Por hacer:
Copia sin cambios el pasaje del texto sobre el padre Laval que empieza con "Ejemplo del padre" y sigue hasta "hoy su fiesta.", ambos incluidos.

Texto presentado:
━━━━

Ejemplo del padre Laval
Con
respecto a vivir las bienaventuranzas en nuestra vida, el Pontífice se refirió
al ejemplo del beato Jacques-Désiré Laval, misionero evangelizador, muy
venerado en Mauricio y que celebra hoy su fiesta.
Así,
resaltó cómo el padre Laval supo que “evangelizar suponía hacerse todo para
todos (cf. 1 Co 9, 19-22): aprendió el idioma de los esclavos recientemente
liberados y les anunció de manera simple la Buena Nueva de la salvación. Supo
convocar a los fieles y los formó para emprender la misión y crear pequeñas
comunidades cristianas en barrios, ciudades y aldeas vecinas (…)”.
Y
añadió que, “a través de su impulso misionero y su amor, el padre Laval dio a
la Iglesia mauriciana una nueva juventud, un nuevo aliento, que hoy estamos
invitados a continuar en el contexto actual”.
“Impulso misionero”
En
cuanto a dicho impulso misionero, Francisco apuntó que es necesario cuidarlo
para no caer “en la tentación de perder el entusiasmo evangelizador
refugiándonos en seguridades mundanas que, poco a poco, no solo condicionan la
misión, sino que la vuelven pesada e incapaz de convocar (cf. Exhort. ap. Evangelii
gaudium, 26)” y que este “tiene rostro joven y rejuvenecedor”.
De
este modo, según el Pontífice, “con su vitalidad y entrega”, los jóvenes son
los encargados de proporcionar “belleza y frescura” a la misión de la comunidad
cristiana, algo que no es fácil siempre, “porque exige que aprendamos a
reconocerles y otorgarles un lugar en el seno de nuestra comunidad y de nuestra
sociedad”.
Los jóvenes, primera
misión
A
continuación, el Santo Padre se refirió al sufrimiento de los jóvenes, que, a
pesar del crecimiento económico de las últimas décadas en el país, se
encuentran con la desocupación, con un “futuro incierto que los empuja fuera
del camino y los obliga a escribir su vida muchas veces al margen, dejándolos
vulnerables y casi sin puntos de referencia ante las nuevas formas de
esclavitud de este siglo XXI”.
Por
ello, el Papa subrayó “¡Ellos, nuestros jóvenes, son la primera misión! A ellos
debemos invitar a encontrar su felicidad en Jesús; pero no de forma aséptica o
lejana, sino aprendiendo a darles un lugar, conociendo ‘su lenguaje’,
escuchando sus historias, viviendo a su lado, haciéndoles sentir que son
bienaventurados de Dios”.
Por
otro lado, reconoce que en nuestra sociedad, alienada por las ambiciones de
poder y los intereses mundanos, a veces es difícil vivir las bienaventuranzas,
pero que, al mismo tiempo, no podemos “dejar que nos gane en el desaliento”.
Feliz es sinónimo de santo
El
Obispo de Roma, afirmó que deseaba que el pie del monte en el que se
encontraban se convirtiera en “el monte de las Bienaventuranzas” en el que recuperar
“esta invitación a ser felices”, pues solo los cristianos alegres despiertan el
“deseo de seguir ese camino”.

━━━━

Datos proporcionados:
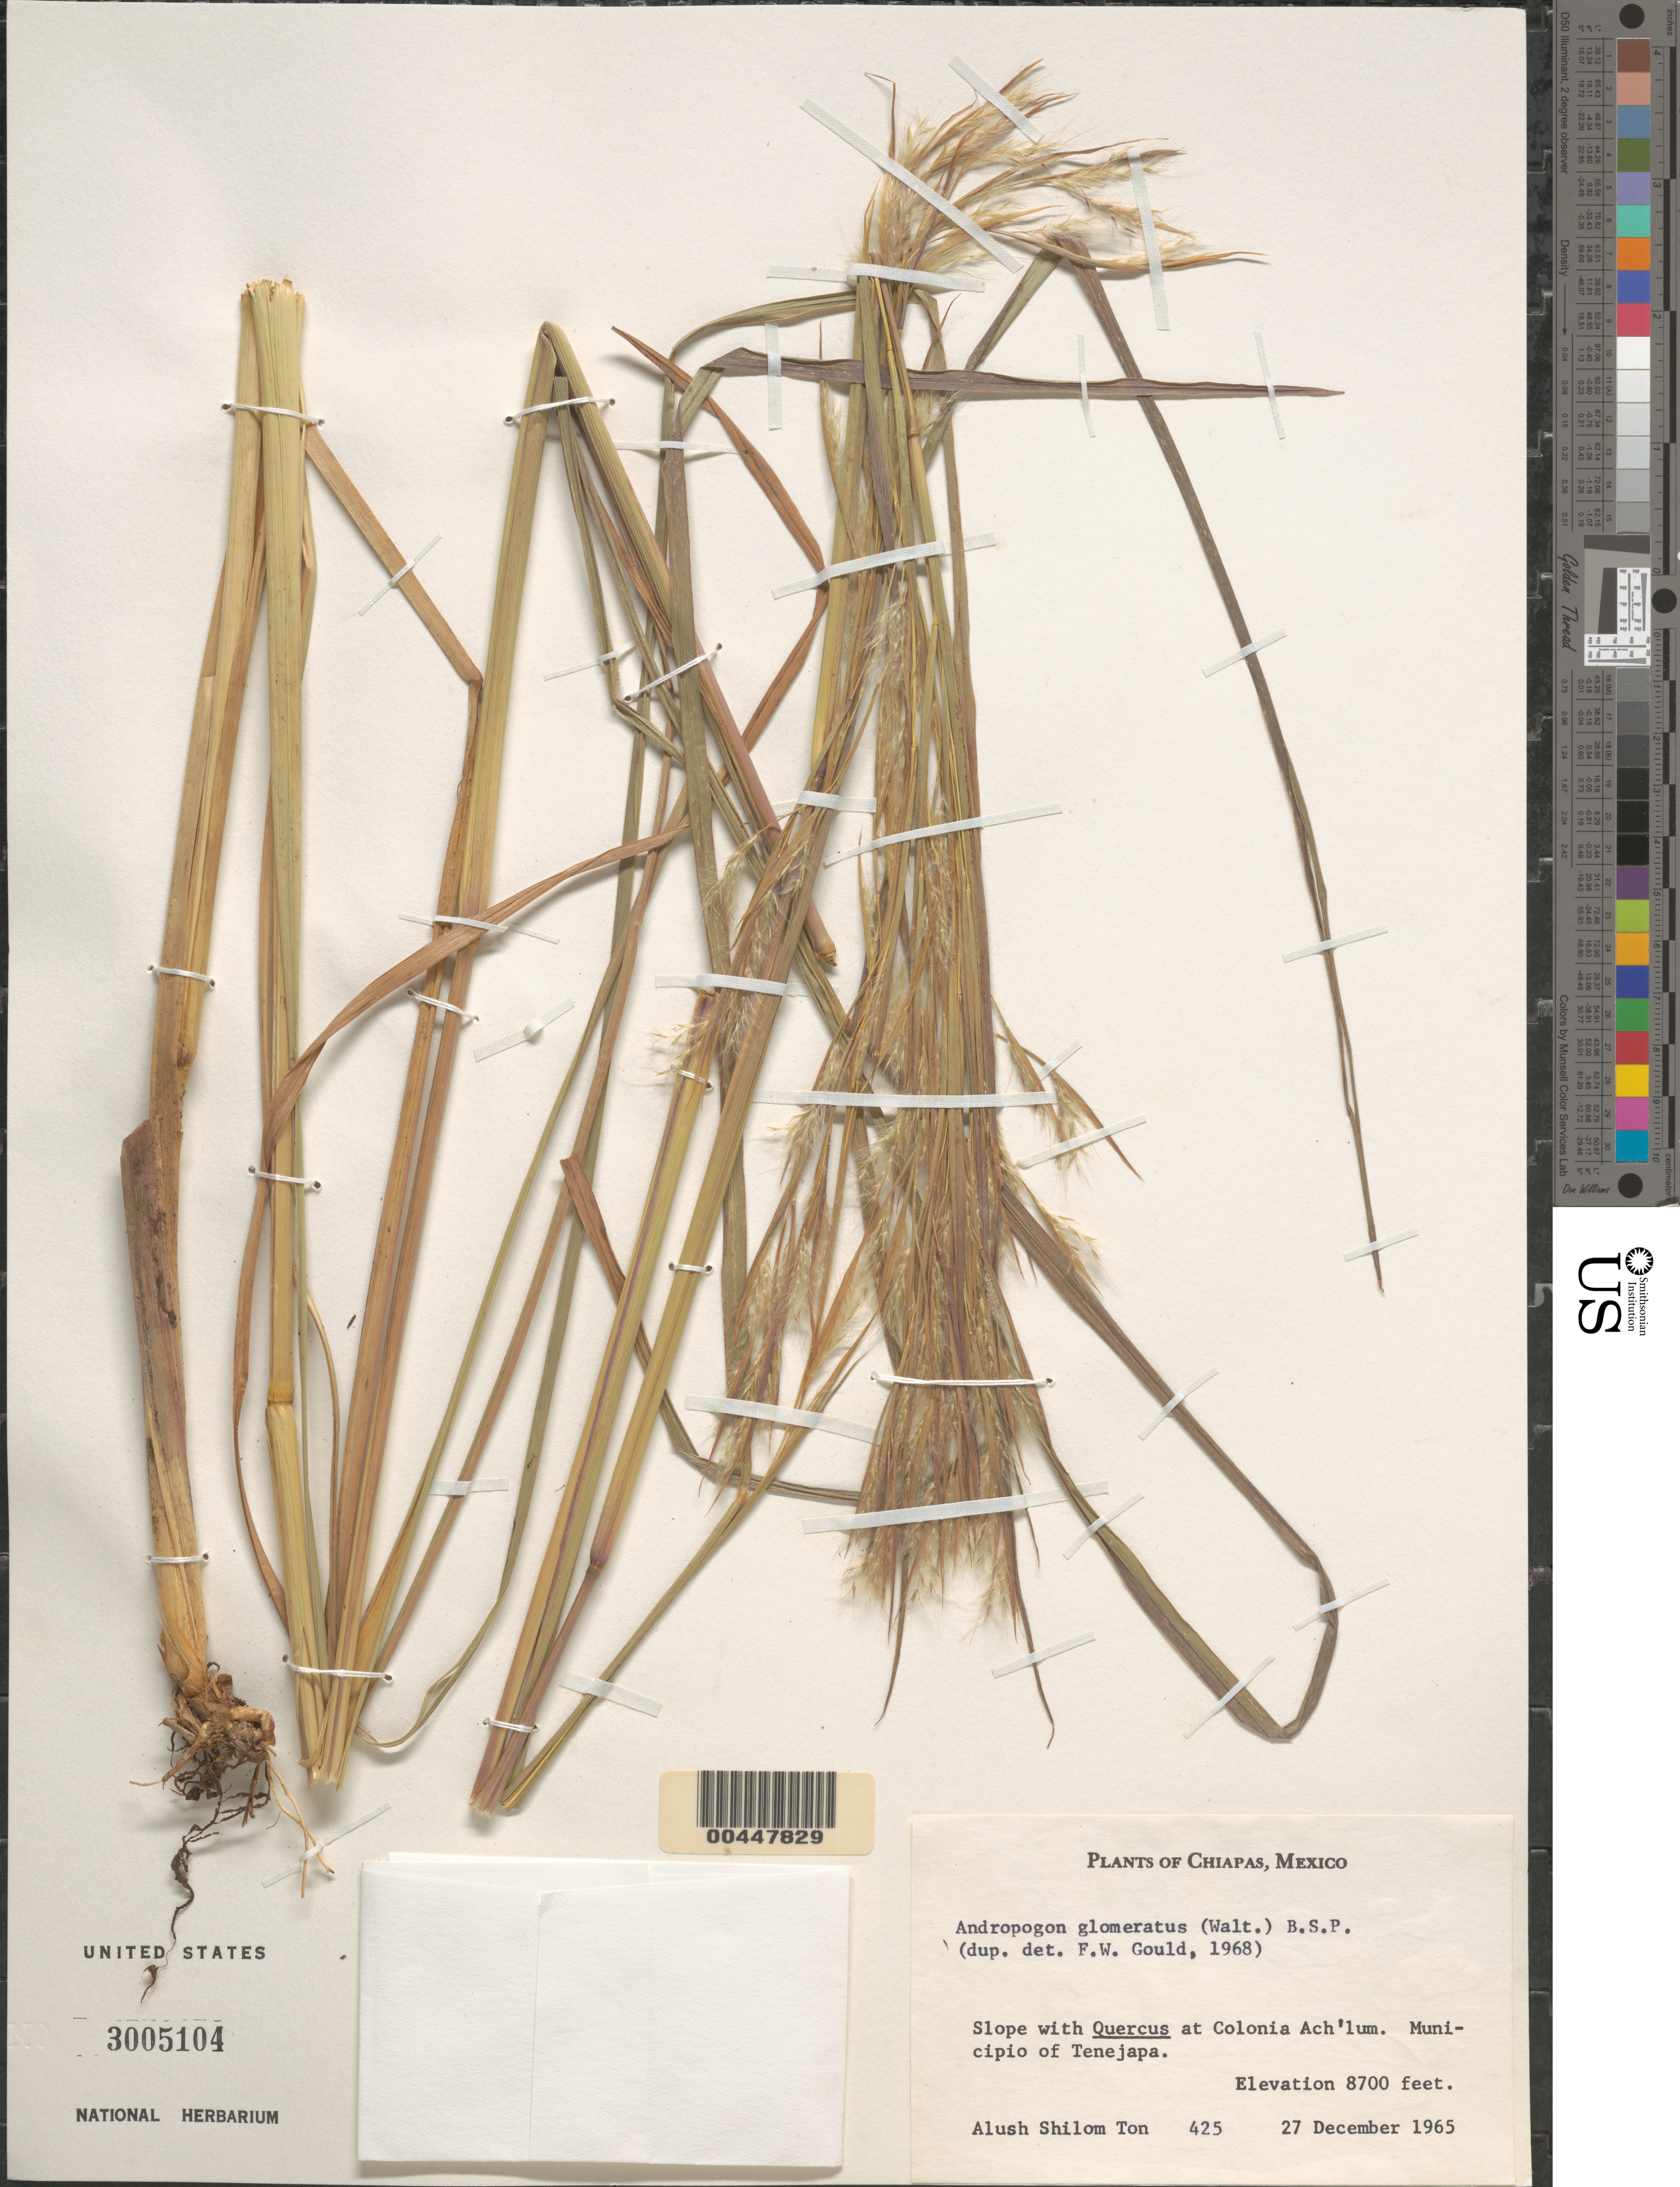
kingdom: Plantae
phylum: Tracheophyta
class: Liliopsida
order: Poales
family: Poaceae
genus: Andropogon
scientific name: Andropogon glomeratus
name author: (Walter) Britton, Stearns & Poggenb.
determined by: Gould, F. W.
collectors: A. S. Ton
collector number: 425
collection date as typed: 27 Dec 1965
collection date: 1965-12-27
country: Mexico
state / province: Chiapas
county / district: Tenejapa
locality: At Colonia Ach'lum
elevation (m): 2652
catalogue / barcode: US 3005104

━━━━

La solución:
Ejemplo del padre Laval
Con
respecto a vivir las bienaventuranzas en nuestra vida, el Pontífice se refirió
al ejemplo del beato Jacques-Désiré Laval, misionero evangelizador, muy
venerado en Mauricio y que celebra hoy su fiesta.